> Excerpt:
Base of Support

Polling local leaders and opinion-makers about presidential politics

Liz Moore

Director of the Peace and Justice Action League of Spokane (speaking for herself and not her organization).

"Well, I know I'm going to end up voting for Hillary Clinton. I'm critical of Hillary Clinton, but we have to position ourselves in the most strategic way to advance our objectives."

Sandy Williams

Publisher and editor of The Black Lens, a local newspaper focused on the African American community.

Williams referred the Inlander to a column she recently published in the Lens describing how she became disillusioned with the Democratic Party after serving as a Washington state delegate for presidential candidate Sen. Bernie Sanders, who lost the nomination to Hillary Clinton. "I will not be held hostage or vote out of fear," she wrote. "My proudest moment in the convention was when we Bernie Sanders delegates joined together and had the courage to walk out. Because of the Democratic Convention, I now have the courage to stay out."

Kevin Parker

Republican state representative from Spokane

He didn't respond to repeated requests for comment.

Butch Otter

Idaho's Republican governor

Otter initially backed Ohio Gov. John Kasich for president but promised to support whoever secured the GOP nomination. A spokesman for Otter confirms that he's endorsed Donald Trump and that governor and his wife, Lori, co-chair the candidate's Idaho campaign.

Bill Bryant

Republican candidate for Washington governor

Bryant initially refused to answer questions about Donald Trump, his party's nominee for president. But after Trump criticized the parents of an Army captain who died fighting in Iraq, Bryant changed his tune. "I am not going to vote for Mr. Trump or Secretary Clinton," Bryant told last month.

Jay Inslee

Washington's Democratic governor, who's a superdelegate for Clinton

"Her values are Washington state's values — a commitment to opportunity for working families, equality for all, clean air for our children and reversing economic inequity."

> Listing:
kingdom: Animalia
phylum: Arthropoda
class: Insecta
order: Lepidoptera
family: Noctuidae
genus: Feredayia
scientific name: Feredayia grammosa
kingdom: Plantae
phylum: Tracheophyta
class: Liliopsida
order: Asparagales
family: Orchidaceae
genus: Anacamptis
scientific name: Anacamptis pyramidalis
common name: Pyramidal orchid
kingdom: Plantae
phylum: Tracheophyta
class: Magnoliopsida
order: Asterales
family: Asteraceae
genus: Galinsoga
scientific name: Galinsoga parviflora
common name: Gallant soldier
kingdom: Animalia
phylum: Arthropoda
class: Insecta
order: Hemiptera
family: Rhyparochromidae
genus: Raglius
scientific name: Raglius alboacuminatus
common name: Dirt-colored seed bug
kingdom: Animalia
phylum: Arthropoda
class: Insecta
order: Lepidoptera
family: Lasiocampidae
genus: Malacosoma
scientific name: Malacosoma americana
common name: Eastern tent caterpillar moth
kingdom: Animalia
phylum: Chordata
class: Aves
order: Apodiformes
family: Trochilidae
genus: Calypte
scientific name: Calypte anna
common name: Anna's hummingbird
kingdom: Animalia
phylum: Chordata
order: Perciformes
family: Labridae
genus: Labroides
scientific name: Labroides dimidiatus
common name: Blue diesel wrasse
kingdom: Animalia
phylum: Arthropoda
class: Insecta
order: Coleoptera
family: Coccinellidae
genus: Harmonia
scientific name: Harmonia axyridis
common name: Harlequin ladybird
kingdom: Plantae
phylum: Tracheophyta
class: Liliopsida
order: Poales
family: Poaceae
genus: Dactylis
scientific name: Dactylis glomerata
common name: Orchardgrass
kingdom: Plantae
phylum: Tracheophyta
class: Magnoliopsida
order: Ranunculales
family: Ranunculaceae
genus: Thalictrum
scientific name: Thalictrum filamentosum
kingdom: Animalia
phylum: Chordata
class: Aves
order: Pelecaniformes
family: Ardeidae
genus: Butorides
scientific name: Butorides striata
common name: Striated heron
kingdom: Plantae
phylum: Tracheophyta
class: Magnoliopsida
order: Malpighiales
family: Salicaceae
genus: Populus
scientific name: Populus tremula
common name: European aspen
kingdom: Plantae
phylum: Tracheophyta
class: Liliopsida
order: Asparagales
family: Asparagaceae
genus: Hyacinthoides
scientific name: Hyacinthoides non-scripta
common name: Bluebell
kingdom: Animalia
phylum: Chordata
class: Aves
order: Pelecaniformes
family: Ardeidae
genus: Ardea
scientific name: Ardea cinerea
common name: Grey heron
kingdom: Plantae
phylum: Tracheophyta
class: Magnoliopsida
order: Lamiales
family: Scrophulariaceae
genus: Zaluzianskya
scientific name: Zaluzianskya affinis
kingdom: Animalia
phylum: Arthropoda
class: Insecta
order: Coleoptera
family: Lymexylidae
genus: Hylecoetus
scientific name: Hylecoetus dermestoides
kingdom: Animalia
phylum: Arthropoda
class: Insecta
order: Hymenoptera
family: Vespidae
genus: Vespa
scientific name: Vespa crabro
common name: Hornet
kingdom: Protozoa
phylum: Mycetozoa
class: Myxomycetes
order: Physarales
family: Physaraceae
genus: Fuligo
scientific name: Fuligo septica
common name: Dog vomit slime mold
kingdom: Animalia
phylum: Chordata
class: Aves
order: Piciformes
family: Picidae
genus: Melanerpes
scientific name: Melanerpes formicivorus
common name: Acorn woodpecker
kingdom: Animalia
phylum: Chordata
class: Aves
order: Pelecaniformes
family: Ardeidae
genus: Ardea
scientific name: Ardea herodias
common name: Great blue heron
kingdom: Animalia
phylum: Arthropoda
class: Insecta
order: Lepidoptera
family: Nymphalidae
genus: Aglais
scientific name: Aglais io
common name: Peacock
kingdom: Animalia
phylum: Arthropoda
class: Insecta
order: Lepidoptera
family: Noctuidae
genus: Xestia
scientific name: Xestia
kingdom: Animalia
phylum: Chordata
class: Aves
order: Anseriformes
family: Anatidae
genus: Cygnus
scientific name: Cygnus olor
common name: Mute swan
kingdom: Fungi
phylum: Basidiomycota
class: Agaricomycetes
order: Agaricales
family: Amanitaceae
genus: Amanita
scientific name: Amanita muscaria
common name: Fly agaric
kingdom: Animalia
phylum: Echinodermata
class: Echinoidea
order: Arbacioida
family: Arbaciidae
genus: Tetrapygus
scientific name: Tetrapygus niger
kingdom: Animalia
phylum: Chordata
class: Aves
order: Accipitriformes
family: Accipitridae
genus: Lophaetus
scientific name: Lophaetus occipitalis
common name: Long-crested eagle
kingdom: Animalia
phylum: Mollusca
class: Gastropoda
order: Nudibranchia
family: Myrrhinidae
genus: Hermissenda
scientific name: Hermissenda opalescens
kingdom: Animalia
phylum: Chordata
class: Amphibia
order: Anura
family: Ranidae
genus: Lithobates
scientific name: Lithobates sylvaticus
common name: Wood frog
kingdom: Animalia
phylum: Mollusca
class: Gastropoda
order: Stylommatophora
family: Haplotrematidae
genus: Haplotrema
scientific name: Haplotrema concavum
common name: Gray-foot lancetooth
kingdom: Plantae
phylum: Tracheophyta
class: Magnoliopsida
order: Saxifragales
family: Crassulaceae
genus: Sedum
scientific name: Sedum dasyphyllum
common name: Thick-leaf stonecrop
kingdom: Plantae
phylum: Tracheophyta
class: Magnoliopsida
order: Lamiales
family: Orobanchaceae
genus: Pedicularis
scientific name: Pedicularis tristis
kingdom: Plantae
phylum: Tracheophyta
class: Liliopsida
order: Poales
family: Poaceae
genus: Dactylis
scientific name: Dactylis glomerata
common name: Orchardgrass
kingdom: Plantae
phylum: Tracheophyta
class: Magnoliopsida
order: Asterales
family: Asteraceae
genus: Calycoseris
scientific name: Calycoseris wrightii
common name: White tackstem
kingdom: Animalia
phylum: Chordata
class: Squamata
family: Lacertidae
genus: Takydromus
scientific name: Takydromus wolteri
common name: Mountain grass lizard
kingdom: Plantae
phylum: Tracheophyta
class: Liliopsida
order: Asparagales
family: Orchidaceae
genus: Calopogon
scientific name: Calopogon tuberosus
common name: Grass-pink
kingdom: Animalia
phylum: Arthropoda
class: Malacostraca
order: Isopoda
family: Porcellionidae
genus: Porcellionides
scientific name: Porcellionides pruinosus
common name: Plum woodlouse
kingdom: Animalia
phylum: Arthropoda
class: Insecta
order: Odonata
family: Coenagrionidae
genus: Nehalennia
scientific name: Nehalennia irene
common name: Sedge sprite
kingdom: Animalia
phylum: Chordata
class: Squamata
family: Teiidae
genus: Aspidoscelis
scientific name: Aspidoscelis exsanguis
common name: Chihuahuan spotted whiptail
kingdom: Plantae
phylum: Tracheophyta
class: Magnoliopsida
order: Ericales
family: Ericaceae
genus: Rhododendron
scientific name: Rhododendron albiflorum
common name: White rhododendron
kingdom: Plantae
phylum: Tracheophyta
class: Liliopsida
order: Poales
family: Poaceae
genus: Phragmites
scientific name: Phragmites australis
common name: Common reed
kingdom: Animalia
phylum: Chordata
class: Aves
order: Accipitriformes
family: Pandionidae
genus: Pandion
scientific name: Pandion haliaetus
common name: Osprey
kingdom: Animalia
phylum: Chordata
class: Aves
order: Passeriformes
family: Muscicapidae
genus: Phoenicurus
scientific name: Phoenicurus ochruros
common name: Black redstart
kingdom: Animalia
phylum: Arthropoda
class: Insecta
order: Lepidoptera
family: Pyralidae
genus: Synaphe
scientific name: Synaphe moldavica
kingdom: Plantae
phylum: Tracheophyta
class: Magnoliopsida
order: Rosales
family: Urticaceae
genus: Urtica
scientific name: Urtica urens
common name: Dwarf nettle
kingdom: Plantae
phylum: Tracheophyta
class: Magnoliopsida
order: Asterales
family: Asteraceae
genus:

> Directions:
1. Reproduce the part of the Base of Support piece that starts with "He didn't respond" and goes on through "told last month.", word for word.
2. Turn the lines of the records into a JSON list of strings, one string per line and skipping blank lines. Start with the line with "family: Labridae" and go on through the line with "scientific name: Butorides striata".

> Replies:
1.
He didn't respond to repeated requests for comment.

Butch Otter

Idaho's Republican governor

Otter initially backed Ohio Gov. John Kasich for president but promised to support whoever secured the GOP nomination. A spokesman for Otter confirms that he's endorsed Donald Trump and that governor and his wife, Lori, co-chair the candidate's Idaho campaign.

Bill Bryant

Republican candidate for Washington governor

Bryant initially refused to answer questions about Donald Trump, his party's nominee for president. But after Trump criticized the parents of an Army captain who died fighting in Iraq, Bryant changed his tune. "I am not going to vote for Mr. Trump or Secretary Clinton," Bryant told last month.

2.
[
  "family: Labridae",
  "genus: Labroides",
  "scientific name: Labroides dimidiatus",
  "common name: Blue diesel wrasse",
  "kingdom: Animalia",
  "phylum: Arthropoda",
  "class: Insecta",
  "order: Coleoptera",
  "family: Coccinellidae",
  "genus: Harmonia",
  "scientific name: Harmonia axyridis",
  "common name: Harlequin ladybird",
  "kingdom: Plantae",
  "phylum: Tracheophyta",
  "class: Liliopsida",
  "order: Poales",
  "family: Poaceae",
  "genus: Dactylis",
  "scientific name: Dactylis glomerata",
  "common name: Orchardgrass",
  "kingdom: Plantae",
  "phylum: Tracheophyta",
  "class: Magnoliopsida",
  "order: Ranunculales",
  "family: Ranunculaceae",
  "genus: Thalictrum",
  "scientific name: Thalictrum filamentosum",
  "kingdom: Animalia",
  "phylum: Chordata",
  "class: Aves",
  "order: Pelecaniformes",
  "family: Ardeidae",
  "genus: Butorides",
  "scientific name: Butorides striata"
]